Paula Ligairua is from the island of Fulanga, which is located in the province of Lau in Fiji. He has been in Suva since 1965. His father introduced him to carving, and Paula still continues this tradition.
Paula has been at USP since 1994 where he formerly tutored students in the School of Humanities. When the Oceania Centre opened in 1998, Paula was invited by the late Professor Epeli Hau’ofa to continue carving with the creative arts department.
In his artworks, Paula usually uses wood from fallen trees or off cuts. He chooses wood according to the shape, type of grain and texture. He believes the remains of deforestation should be put to use; otherwise, it will just be left as firewood or thrown away as rubbish.
His father taught him how to carve and select the right type of wood. He teaches his son and others by sharing this knowledge. He aims to sustain the tradition of carving, as he believes that it is gradually becoming forgotten.

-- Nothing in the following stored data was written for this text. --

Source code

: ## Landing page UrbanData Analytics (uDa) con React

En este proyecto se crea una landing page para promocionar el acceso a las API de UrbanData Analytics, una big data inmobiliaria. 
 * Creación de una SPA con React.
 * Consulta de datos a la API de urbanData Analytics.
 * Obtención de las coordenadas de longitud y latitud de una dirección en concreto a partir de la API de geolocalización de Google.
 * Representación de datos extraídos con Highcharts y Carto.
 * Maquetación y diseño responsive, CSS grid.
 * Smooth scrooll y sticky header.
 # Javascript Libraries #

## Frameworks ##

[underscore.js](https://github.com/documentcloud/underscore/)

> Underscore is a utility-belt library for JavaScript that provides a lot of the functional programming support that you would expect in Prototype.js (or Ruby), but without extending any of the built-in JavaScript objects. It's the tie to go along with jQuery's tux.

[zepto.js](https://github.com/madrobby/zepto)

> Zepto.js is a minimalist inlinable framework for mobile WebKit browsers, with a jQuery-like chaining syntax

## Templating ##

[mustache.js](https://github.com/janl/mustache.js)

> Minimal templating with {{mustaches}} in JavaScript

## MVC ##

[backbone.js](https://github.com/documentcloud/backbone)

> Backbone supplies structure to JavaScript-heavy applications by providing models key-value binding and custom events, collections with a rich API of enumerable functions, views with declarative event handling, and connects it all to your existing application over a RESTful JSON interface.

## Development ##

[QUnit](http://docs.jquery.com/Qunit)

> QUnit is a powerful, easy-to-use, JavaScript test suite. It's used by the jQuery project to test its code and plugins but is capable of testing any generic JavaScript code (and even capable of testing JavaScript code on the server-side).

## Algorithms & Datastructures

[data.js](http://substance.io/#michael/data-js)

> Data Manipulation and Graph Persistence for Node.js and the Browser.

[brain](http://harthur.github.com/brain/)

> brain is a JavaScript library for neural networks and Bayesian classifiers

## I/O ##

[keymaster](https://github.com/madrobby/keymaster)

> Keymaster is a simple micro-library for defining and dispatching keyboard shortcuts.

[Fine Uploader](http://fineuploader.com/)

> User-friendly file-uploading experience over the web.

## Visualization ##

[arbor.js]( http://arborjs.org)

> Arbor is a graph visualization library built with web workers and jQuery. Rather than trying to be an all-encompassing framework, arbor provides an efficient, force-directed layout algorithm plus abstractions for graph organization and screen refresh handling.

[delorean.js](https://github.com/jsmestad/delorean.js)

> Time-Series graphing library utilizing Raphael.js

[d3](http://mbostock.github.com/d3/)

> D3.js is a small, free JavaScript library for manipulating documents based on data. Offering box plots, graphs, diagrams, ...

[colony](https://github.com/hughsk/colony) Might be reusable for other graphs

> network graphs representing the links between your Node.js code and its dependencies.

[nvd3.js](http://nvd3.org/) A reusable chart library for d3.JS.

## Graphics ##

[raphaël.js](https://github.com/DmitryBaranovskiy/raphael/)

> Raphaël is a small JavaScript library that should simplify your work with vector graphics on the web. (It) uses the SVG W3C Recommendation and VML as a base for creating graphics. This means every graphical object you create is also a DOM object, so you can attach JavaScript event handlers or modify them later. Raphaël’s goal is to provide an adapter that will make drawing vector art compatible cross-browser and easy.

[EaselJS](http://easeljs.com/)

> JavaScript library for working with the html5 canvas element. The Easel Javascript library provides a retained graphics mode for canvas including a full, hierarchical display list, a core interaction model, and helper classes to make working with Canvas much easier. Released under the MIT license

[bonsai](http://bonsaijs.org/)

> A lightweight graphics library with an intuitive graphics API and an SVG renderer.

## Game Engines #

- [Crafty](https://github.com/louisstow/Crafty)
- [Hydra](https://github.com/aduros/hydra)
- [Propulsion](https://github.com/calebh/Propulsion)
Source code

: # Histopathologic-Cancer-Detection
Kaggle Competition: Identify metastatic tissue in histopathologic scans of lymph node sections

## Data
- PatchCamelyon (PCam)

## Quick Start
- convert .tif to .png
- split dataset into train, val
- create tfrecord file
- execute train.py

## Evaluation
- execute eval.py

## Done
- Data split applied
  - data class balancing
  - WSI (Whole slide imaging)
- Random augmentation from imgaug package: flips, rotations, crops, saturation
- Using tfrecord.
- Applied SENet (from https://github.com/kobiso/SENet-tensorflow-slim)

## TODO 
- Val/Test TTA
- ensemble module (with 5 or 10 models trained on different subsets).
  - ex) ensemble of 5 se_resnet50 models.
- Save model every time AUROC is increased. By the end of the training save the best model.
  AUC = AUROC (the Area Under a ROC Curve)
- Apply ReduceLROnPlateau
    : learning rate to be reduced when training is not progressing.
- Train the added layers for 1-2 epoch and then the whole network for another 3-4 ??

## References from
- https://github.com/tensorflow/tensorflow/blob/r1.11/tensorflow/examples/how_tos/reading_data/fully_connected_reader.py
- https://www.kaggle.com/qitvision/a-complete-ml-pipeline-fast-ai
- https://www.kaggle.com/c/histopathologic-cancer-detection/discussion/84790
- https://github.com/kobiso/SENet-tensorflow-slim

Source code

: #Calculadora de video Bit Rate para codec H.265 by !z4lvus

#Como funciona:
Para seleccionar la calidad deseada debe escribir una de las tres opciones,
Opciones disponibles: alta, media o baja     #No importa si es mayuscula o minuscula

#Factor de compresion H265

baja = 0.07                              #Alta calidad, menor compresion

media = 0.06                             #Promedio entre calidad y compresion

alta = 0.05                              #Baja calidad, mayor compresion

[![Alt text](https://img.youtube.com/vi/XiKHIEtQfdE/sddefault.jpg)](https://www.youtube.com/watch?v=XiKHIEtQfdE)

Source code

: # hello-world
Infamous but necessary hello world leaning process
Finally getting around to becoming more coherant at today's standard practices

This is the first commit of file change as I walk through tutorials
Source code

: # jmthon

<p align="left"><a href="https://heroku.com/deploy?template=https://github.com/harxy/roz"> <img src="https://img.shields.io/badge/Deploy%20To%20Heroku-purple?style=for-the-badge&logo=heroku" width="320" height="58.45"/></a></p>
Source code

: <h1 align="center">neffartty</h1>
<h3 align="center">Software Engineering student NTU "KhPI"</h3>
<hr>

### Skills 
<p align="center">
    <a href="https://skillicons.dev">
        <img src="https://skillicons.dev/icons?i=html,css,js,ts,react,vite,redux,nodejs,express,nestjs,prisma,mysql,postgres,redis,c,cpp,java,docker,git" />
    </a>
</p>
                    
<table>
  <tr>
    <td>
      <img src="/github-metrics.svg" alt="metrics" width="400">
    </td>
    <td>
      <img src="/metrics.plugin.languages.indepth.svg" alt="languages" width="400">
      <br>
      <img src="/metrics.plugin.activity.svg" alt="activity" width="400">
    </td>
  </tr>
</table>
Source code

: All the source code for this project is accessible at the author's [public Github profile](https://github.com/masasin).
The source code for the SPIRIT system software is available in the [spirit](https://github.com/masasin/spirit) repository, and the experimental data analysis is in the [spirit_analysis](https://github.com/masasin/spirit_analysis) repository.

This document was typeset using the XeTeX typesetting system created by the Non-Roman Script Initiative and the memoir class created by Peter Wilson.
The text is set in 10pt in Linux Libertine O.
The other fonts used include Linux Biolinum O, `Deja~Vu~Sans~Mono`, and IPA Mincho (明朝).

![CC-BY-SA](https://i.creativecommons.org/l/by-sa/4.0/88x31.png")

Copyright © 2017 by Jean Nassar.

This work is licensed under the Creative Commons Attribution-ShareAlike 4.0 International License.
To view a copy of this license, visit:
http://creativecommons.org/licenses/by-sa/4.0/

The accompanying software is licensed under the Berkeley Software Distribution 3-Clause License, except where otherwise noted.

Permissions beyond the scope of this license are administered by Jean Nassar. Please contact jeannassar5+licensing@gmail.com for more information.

His sculptures are seen as opportunities for others, so that they can continue to maintain this custom.
His sculptures are reminiscent of the traditional carving techniques of Fulanga, but he expands this creativity by incorporating contemporary styles and motifs. He chooses his themes according to his imagination and memories of the world he lives in.
Paula has exhibited extensively around the world, including countries like New Caledonia, Palau, China, Tanzania, Taiwan, Turkey, Solomon Islands, Malaysia, Taiwan, Papua New Guinea, American Samoa, and Vanuatu. He has won top prize at Fiji Arts Council and Fijian National Sculpture Awards.
“Carving is in my mind. It's in my blood.”